Segment Start: DATA SUPPLIED

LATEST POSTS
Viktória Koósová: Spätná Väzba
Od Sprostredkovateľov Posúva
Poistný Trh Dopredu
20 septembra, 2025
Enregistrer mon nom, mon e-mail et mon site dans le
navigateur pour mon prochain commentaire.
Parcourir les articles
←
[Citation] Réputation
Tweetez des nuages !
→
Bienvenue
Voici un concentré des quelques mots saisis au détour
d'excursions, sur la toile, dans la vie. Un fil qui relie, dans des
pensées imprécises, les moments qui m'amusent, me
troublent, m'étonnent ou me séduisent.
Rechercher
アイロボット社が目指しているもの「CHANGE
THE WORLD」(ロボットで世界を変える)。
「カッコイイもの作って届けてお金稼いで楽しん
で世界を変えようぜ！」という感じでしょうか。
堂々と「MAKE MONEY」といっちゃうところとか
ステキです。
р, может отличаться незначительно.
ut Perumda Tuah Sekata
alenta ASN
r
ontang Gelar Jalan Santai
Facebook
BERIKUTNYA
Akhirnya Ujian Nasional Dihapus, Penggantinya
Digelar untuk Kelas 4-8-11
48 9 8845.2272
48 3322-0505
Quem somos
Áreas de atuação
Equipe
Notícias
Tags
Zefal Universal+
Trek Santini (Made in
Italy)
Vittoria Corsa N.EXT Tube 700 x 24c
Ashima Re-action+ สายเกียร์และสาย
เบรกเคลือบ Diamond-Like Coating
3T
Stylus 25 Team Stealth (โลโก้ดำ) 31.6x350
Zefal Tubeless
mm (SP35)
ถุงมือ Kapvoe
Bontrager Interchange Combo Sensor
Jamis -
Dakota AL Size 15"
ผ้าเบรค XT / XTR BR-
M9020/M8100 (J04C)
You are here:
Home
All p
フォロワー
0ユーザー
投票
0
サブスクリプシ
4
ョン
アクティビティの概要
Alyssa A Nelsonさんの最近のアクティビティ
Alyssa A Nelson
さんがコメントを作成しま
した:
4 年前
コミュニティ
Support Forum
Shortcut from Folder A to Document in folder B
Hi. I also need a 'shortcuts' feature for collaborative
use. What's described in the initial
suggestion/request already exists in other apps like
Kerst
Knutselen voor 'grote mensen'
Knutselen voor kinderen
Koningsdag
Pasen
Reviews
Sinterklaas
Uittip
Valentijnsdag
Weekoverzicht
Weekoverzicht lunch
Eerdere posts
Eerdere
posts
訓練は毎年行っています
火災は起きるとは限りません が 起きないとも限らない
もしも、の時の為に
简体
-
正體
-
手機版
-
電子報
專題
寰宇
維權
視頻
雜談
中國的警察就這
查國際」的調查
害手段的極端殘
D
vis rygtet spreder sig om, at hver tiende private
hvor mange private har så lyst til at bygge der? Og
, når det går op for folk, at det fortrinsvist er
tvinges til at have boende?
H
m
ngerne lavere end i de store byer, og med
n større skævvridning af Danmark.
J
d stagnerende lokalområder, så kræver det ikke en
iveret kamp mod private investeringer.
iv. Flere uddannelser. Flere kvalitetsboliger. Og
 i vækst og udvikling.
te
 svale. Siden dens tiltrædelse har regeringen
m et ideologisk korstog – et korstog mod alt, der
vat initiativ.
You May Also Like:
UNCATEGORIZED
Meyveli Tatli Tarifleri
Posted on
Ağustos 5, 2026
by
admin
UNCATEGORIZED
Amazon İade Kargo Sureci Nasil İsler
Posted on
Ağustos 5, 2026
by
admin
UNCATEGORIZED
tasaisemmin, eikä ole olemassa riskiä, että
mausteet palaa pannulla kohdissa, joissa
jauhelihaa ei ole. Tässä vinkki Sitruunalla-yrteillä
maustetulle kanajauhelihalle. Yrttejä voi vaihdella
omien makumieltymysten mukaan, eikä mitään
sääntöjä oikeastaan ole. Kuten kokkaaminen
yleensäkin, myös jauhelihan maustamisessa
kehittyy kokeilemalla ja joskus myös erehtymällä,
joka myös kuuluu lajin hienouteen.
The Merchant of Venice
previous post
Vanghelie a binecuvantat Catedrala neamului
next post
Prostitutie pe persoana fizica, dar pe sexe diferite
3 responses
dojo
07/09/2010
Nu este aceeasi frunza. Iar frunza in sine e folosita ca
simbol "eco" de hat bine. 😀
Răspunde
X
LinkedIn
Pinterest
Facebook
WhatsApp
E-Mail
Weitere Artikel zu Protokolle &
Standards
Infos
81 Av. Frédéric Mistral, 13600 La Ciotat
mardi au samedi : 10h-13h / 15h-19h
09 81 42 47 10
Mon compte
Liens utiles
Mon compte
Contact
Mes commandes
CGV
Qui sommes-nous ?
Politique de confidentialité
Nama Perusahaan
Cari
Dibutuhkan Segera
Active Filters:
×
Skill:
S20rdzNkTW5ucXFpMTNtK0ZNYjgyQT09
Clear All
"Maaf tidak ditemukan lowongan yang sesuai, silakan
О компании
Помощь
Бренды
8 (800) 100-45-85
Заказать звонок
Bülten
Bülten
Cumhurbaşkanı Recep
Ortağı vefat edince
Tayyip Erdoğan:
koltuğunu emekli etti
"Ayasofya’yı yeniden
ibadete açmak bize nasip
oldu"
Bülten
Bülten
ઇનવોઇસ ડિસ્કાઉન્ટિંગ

Segment End: DATA SUPPLIED

▸ **REQUIRED ACTION**:
Please make an exact copy of the lines above from the line with "ngerne lavere end i de store byer, og med" through the line with "kehittyy kokeilemalla ja", both ends included.

▸ **EXPECTED ANSWER**:
ngerne lavere end i de store byer, og med
n større skævvridning af Danmark.
J
d stagnerende lokalområder, så kræver det ikke en
iveret kamp mod private investeringer.
iv. Flere uddannelser. Flere kvalitetsboliger. Og
 i vækst og udvikling.
te
 svale. Siden dens tiltrædelse har regeringen
m et ideologisk korstog – et korstog mod alt, der
vat initiativ.
You May Also Like:
UNCATEGORIZED
Meyveli Tatli Tarifleri
Posted on
Ağustos 5, 2026
by
admin
UNCATEGORIZED
Amazon İade Kargo Sureci Nasil İsler
Posted on
Ağustos 5, 2026
by
admin
UNCATEGORIZED
tasaisemmin, eikä ole olemassa riskiä, että
mausteet palaa pannulla kohdissa, joissa
jauhelihaa ei ole. Tässä vinkki Sitruunalla-yrteillä
maustetulle kanajauhelihalle. Yrttejä voi vaihdella
omien makumieltymysten mukaan, eikä mitään
sääntöjä oikeastaan ole. Kuten kokkaaminen
yleensäkin, myös jauhelihan maustamisessa
kehittyy kokeilemalla ja joskus myös erehtymällä,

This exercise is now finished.